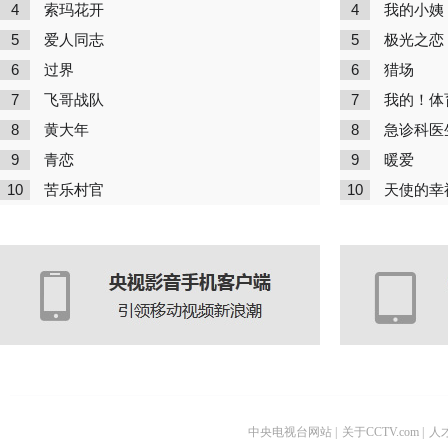
4
4
索玛花开
我的小姨
5
5
爱人同志
极光之恋
6
6
过界
猎场
7
7
飞哥战队
我的！体
8
8
黄大年
急诊科医
9
9
青恋
暖爱
10
10
苦乐村官
天使的幸
中央电视台网站
|
关于CCTV.com
|
人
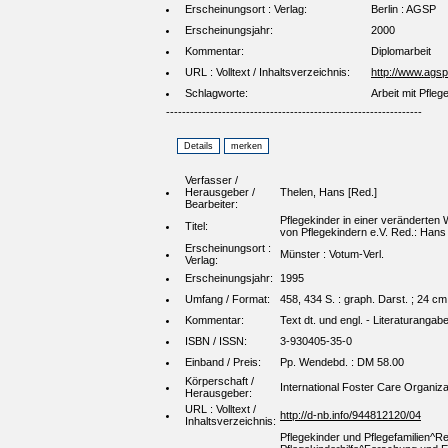
Erscheinungsort : Verlag:
Berlin : AGSP
Erscheinungsjahr:
2000
Kommentar:
Diplomarbeit
URL : Volltext / Inhaltsverzeichnis:
http://www.agsp
Schlagworte:
Arbeit mit Pfleg
----------------------------------------------------------------
Verfasser /
Herausgeber /
Thelen, Hans [Red.]
Bearbeiter:
Pflegekinder in einer veränderten
Titel:
von Pflegekindern e.V. Red.: Hans 
Erscheinungsort :
Münster : Votum-Verl.
Verlag:
Erscheinungsjahr:
1995
Umfang / Format:
458, 434 S. : graph. Darst. ; 24 cm
Kommentar:
Text dt. und engl. - Literaturangab
ISBN / ISSN:
3-930405-35-0
Einband / Preis:
Pp. Wendebd. : DM 58.00
Körperschaft /
International Foster Care Organiza
Herausgeber:
URL : Volltext /
http://d-nb.info/944812120/04
Inhaltsverzeichnis:
Pflegekinder und Pflegefamilien^R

#### Problem to solve:
In the listing above, find each line containing "http" and copy it.

#### Output below:
http://www.agsp
http://d-nb.info/944812120/04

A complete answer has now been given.